__ASSIGNMENT__. Everything in the data below is left aside except the lines from the one containing "Ampang Tareh Lumpo." through the one containing "Punggasan, Padang XI Punggasan, Punggasan"; repeat those exactly.
SOURCE RECORDS Block Start
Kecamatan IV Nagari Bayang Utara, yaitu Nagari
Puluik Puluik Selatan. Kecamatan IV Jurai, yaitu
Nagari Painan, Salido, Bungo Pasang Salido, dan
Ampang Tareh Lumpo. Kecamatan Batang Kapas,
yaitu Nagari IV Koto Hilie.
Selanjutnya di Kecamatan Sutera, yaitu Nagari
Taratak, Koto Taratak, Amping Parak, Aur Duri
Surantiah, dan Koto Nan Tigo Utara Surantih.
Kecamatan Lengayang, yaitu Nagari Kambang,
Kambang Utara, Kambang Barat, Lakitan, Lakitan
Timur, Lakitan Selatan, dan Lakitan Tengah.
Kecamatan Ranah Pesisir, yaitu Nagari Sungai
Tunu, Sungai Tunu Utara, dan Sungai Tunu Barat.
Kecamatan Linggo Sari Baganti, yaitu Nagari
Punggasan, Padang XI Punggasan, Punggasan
SOURCE RECORDS Block End
SOURCE RECORDS Block Start
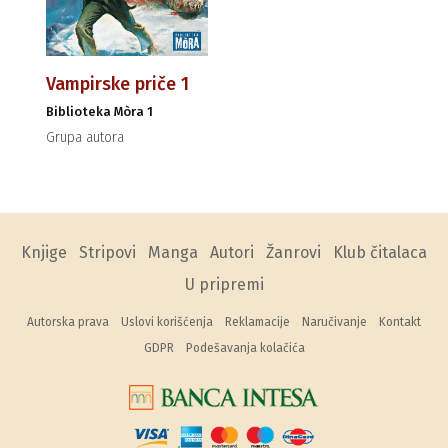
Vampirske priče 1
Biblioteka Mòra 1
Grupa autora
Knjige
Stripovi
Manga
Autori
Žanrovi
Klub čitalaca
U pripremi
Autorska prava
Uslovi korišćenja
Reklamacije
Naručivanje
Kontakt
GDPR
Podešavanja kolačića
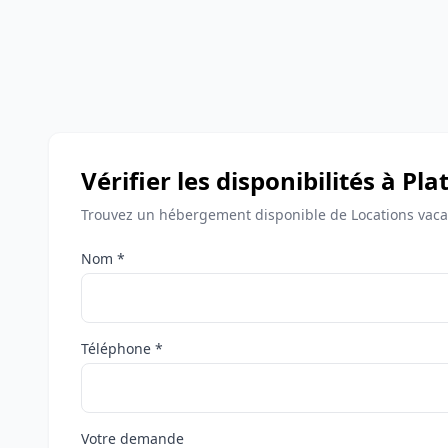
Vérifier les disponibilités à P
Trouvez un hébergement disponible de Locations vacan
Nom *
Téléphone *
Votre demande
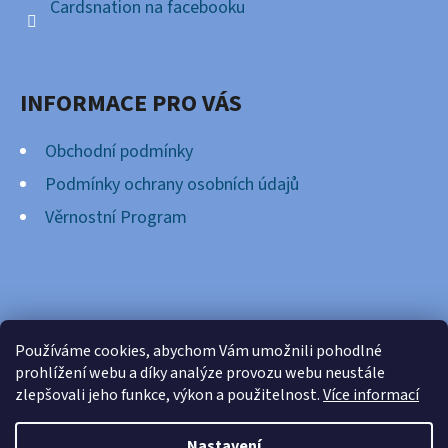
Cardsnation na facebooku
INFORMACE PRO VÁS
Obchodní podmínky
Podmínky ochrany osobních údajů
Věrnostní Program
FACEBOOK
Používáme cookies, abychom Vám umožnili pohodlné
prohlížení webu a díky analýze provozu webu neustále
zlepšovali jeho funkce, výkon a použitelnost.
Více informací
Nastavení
SOURCE RECORDS Block End
__OUTPUT__.
Ampang Tareh Lumpo. Kecamatan Batang Kapas,
yaitu Nagari IV Koto Hilie.
Selanjutnya di Kecamatan Sutera, yaitu Nagari
Taratak, Koto Taratak, Amping Parak, Aur Duri
Surantiah, dan Koto Nan Tigo Utara Surantih.
Kecamatan Lengayang, yaitu Nagari Kambang,
Kambang Utara, Kambang Barat, Lakitan, Lakitan
Timur, Lakitan Selatan, dan Lakitan Tengah.
Kecamatan Ranah Pesisir, yaitu Nagari Sungai
Tunu, Sungai Tunu Utara, dan Sungai Tunu Barat.
Kecamatan Linggo Sari Baganti, yaitu Nagari
Punggasan, Padang XI Punggasan, Punggasan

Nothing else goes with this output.